Smith suspected that the blow to Lopez’s head might have damaged his pituitary, the pea-sized gland at the base of the brain, which serves as the body’s metabolic control center. A traumatic brain injury can cause hypopituitarism, a condition in which a hormone deficiency impairs normal function. One of the hormones released by the pituitary is antidiuretic hormone (ADH), which regulates fluid balance.
The neurologist theorized that Lopez’s damaged pituitary had caused central diabetes insipidus, a rare disorder in which the kidneys remove too much fluid.

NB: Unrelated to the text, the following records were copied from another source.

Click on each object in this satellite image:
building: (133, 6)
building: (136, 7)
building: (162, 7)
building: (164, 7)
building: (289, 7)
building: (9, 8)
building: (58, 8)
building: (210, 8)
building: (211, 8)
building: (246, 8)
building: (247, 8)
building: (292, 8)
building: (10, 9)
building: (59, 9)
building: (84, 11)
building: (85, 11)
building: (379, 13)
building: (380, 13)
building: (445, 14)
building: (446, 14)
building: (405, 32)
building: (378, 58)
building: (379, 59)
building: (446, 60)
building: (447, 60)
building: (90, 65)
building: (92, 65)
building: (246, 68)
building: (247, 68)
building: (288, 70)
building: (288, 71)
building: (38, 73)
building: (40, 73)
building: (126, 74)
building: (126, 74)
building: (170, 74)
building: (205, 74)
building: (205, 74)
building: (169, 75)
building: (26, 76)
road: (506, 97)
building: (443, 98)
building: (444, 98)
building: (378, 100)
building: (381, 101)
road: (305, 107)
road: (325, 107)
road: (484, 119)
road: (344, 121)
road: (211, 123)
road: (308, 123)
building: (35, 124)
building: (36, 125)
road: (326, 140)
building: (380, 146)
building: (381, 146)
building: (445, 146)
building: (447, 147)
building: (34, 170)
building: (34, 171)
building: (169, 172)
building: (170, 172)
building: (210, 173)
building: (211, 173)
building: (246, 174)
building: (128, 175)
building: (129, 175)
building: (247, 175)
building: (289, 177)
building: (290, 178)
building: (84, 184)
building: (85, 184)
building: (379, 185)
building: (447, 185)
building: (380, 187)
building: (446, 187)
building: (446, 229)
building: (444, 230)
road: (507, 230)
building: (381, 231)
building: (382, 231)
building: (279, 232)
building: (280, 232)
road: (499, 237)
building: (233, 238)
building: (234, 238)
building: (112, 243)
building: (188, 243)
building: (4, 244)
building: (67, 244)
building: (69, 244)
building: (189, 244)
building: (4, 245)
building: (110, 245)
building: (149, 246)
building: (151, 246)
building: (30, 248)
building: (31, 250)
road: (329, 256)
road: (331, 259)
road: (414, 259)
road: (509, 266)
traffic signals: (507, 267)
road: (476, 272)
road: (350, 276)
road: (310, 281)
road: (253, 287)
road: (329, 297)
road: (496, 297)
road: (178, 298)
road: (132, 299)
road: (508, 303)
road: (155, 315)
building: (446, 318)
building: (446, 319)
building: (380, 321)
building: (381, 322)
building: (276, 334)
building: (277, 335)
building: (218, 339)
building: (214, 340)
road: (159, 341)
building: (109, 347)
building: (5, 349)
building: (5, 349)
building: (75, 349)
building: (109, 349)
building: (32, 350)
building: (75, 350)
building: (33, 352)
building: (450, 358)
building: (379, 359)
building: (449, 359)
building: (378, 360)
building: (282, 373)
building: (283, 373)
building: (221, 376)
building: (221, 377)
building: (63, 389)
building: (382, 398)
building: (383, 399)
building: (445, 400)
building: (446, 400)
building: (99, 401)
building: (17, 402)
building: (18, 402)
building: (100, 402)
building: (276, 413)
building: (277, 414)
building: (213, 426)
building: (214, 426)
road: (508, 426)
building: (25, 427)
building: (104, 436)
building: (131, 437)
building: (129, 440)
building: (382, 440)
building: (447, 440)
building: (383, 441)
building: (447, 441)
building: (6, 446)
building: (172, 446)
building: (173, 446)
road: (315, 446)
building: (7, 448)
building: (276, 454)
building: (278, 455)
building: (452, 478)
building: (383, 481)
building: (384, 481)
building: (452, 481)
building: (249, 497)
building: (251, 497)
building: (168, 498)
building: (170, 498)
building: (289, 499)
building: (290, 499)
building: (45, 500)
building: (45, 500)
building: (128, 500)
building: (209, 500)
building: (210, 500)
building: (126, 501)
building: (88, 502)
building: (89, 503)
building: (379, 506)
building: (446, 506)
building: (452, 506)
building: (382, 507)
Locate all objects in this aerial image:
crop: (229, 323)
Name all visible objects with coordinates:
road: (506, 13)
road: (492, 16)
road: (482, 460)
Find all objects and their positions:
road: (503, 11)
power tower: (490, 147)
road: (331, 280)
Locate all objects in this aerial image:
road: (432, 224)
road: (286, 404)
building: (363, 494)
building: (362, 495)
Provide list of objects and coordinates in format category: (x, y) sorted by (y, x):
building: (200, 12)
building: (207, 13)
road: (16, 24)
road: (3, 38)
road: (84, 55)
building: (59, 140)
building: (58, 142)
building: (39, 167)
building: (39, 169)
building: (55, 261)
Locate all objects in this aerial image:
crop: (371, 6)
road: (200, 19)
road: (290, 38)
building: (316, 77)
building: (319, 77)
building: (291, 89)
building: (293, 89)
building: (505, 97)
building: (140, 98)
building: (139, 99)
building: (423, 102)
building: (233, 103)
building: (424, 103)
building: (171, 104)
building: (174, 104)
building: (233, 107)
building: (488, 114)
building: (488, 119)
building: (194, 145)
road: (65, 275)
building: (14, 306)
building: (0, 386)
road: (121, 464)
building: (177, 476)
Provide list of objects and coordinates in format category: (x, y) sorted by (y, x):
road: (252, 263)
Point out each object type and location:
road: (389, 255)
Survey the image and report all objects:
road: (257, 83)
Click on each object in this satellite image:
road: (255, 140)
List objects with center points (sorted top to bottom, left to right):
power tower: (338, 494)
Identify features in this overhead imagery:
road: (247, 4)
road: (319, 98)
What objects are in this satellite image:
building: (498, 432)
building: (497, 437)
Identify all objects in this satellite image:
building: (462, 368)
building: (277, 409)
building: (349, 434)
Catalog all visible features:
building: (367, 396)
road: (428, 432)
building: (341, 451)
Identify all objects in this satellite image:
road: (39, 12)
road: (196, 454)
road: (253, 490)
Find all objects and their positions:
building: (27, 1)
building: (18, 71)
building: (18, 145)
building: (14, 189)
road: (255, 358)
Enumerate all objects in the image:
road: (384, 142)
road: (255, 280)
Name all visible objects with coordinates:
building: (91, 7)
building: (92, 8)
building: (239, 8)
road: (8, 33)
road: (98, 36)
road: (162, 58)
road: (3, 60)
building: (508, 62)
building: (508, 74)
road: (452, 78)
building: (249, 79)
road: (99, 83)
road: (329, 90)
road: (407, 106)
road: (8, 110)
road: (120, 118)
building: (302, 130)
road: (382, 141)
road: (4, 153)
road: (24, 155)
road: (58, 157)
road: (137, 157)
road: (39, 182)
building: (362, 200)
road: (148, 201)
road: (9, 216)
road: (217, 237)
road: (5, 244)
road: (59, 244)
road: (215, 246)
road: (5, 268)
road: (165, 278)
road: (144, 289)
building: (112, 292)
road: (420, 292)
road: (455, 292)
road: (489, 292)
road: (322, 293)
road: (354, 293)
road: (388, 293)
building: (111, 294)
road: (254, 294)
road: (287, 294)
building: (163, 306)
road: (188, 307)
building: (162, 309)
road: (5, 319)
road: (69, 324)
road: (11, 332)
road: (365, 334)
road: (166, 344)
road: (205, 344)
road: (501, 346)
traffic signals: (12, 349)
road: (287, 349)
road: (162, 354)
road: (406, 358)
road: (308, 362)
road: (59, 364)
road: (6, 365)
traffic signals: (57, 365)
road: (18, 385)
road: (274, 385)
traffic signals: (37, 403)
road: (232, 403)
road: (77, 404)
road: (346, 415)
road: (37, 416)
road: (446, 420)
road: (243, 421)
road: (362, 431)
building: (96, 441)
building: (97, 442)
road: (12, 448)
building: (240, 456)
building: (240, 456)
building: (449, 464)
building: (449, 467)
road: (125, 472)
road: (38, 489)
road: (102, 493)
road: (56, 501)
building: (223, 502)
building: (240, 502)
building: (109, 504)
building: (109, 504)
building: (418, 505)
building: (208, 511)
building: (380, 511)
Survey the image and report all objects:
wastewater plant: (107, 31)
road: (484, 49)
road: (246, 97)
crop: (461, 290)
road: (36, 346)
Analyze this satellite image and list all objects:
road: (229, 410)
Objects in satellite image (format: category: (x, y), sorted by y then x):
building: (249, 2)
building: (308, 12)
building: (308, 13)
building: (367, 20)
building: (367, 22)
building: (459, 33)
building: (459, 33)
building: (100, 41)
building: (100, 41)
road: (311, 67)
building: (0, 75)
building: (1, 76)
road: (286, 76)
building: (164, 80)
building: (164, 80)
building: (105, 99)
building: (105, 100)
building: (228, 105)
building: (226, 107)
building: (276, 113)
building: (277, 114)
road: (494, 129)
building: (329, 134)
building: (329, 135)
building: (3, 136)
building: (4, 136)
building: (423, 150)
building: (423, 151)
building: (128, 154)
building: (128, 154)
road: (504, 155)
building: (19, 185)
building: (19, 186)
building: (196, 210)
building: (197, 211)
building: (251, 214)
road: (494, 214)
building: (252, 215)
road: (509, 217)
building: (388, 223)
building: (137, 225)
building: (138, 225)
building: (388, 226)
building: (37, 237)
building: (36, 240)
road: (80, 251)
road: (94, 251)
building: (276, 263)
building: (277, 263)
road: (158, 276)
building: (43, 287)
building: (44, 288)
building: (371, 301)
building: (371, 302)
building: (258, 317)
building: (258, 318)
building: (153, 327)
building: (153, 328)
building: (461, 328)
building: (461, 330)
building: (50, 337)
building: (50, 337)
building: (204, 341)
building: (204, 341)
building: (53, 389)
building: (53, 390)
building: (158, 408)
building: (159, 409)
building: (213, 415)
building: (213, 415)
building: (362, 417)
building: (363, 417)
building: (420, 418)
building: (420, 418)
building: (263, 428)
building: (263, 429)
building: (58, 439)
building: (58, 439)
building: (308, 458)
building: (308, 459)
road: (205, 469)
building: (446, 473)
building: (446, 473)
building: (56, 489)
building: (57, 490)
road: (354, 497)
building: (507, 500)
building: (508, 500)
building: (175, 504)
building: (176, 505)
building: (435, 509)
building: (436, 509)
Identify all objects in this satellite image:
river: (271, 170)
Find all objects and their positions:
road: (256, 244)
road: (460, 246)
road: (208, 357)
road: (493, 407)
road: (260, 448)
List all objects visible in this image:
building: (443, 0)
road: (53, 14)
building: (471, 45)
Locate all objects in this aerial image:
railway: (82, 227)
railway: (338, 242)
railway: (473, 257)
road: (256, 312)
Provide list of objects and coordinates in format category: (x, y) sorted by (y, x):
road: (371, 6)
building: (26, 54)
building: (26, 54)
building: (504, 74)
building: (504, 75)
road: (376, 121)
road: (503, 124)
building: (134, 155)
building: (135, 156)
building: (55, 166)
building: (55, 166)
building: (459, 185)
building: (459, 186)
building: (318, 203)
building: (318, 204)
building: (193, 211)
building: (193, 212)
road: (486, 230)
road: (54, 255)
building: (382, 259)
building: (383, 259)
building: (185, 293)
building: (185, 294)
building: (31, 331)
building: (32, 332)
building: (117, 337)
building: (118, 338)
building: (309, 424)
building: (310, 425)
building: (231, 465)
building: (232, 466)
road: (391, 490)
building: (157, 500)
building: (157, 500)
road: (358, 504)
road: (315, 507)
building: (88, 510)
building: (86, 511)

Lopez was initially skeptical.
But he was desperate enough
to ask his primary-care doctor to order osmolality and urine tests. Though dubious he could have such a rare condition, he ordered the tests, followed by a second round. All were abnormal, but the doctor remained unconvinced.
Lopez pushed for a referral to an endocrinologist. He, too, was skeptical, but ordered additional tests that yielded the same result, along with a scan that ruled out a pituitary tumor.
Smith’s meticulous analysis had led to the diagnosis of diabetes insipidus which essentially had been hiding in plain sight.
Lopez began taking a form of vasopressin, the replacement hormone he will need for the rest of his life. Slowly but steadily, he began to improve.
“I feel 80% to 90% better,” Lopez said recently. He carefully monitors his salt intake to prevent sodium overload, must avoid becoming overheated — he no longer runs — and cannot consume alcohol or caffeine, which are too dehydrating. He also takes expensive medication to treat the consequences of his unnecessary gallbladder surgery.
Lopez is trying to make up for the years he lost with his children, who are now 5, 12 and 14. He deeply regrets that his stepfather, who he said was consumed by trying to help him, did not live to see the outcome. He died in 2015.
Lopez thinks if it were not for his work as a malpractice lawyer, "I would never have met the person who diagnosed it.” He said he worries about others who are suffering and lack support or resources. “I represent people like that all the time,” he added.